PROBLEM DESCRIPTION
Keep to one stretch of the data below, the lines from the one with "vento: 8.3 km/h" up to and including the one with "Você pode gostar tamb", and return that stretch exactly.

Stored data
■ ■ ■ ■ ■ ■ ■
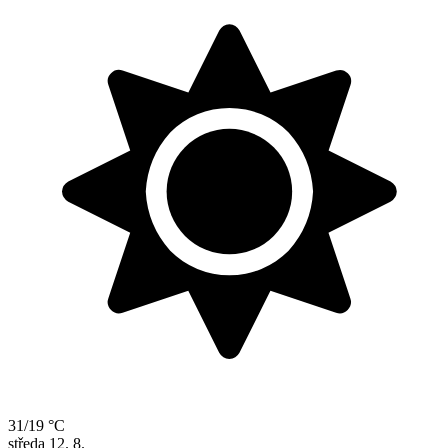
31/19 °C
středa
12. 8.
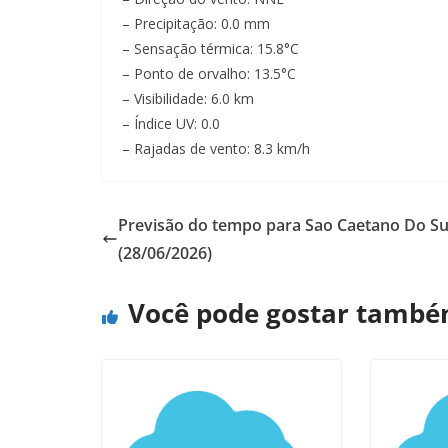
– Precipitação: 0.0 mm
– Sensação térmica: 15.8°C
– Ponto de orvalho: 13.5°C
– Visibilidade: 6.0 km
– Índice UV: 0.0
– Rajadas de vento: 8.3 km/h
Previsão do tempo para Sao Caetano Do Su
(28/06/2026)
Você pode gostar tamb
■ ■ ■ ■ ■ ■ ■
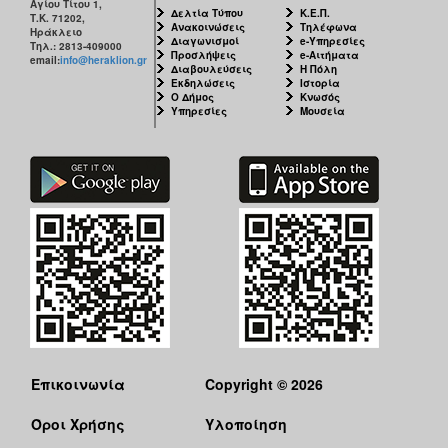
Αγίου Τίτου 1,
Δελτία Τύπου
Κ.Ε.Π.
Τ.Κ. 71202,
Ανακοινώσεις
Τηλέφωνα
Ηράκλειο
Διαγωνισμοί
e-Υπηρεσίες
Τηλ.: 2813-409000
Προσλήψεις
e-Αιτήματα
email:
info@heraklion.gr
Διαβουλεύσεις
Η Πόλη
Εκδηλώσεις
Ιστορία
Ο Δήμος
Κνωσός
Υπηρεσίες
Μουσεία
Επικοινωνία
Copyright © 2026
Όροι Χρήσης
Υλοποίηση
■ ■ ■ ■ ■ ■ ■
SOLUTION
– Rajadas de vento: 8.3 km/h
Previsão do tempo para Sao Caetano Do Su
(28/06/2026)
Você pode gostar tamb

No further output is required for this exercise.